Atualmente, há 19 fóruns perinatais ativos no país, compostos por representantes de secretarias estaduais e municipais de saúde, do Ministério da Saúde, de maternidades privadas e da sociedade civil. Os fóruns têm como objetivo discutir assuntos relacionados à saúde e qualidade de vida da mulher e do bebê e criar estratégias que possam melhorar o cuidado e reduzir a mortalidade materna e infantil.
No Rio de Janeiro, o fórum começou a atuar em 2015. O grupo de trabalho voltado para a saúde mental se reúne uma vez por mês, em média, segundo Márcia. No fim de outubro, será realizado um primeiro seminário sobre o tema, aberto ao público, que irá discutir a necessidade de implementação de um protocolo de atendimento à saúde mental durante o ciclo perinatal.

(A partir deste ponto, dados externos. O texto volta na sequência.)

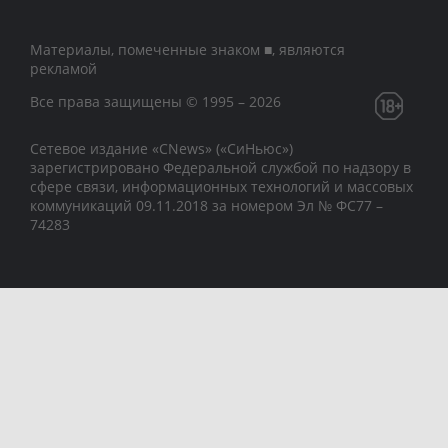
Материалы, помеченные знаком ■, являются
рекламой
Все права защищены © 1995 – 2026
Сетевое издание «CNews» («СиНьюс»)
зарегистрировано Федеральной службой по надзору в
сфере связи, информационных технологий и массовых
коммуникаций 09.11.2018 за номером Эл № ФС77 –
74283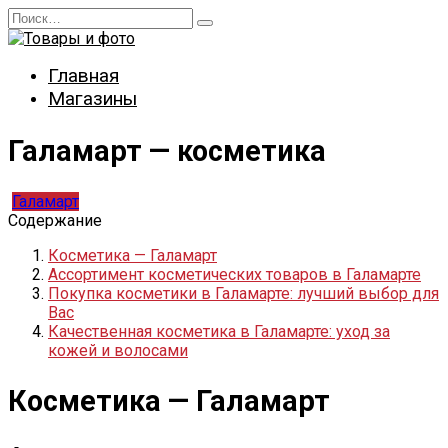
Перейти
Search
к
for:
содержанию
Главная
Магазины
Галамарт — косметика
Галамарт
Содержание
Косметика — Галамарт
Ассортимент косметических товаров в Галамарте
Покупка косметики в Галамарте: лучший выбор для
Вас
Качественная косметика в Галамарте: уход за
кожей и волосами
Косметика — Галамарт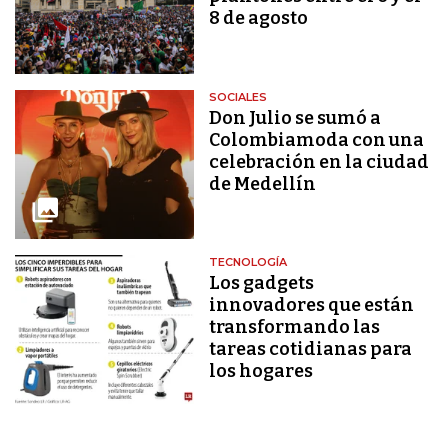
8 de agosto
SOCIALES
Don Julio se sumó a
Colombiamoda con una
celebración en la ciudad
de Medellín
TECNOLOGÍA
Los gadgets
innovadores que están
transformando las
tareas cotidianas para
los hogares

Para Elenise, que se recuperou da depressão pós-parto, uma rede de apoio às mães também é fundamental. Como o marido teve que voltar a trabalhar após o curto período de licença-paternidade, ela diz que não contou com a ajuda de ninguém para cuidar do filho. “Você não pode descansar, porque você tem casa para arrumar, comida para fazer, roupinha para lavar e passar. Cuidar de um recém-nascido é muito desgastante.”
Ela ainda se emociona ao falar sobre o que viveu e espera que seu relato ajude a mudar o estigma associado ao transtorno. “Eu tinha muita vergonha de falar sobre o assunto. Ainda tenho, e muitas pessoas não sabem pelo que passei”, diz. “É fundamental pedir ajuda. É preciso falar sobre o período pós-parto, porque nenhuma mulher deve passar por isso sozinha.”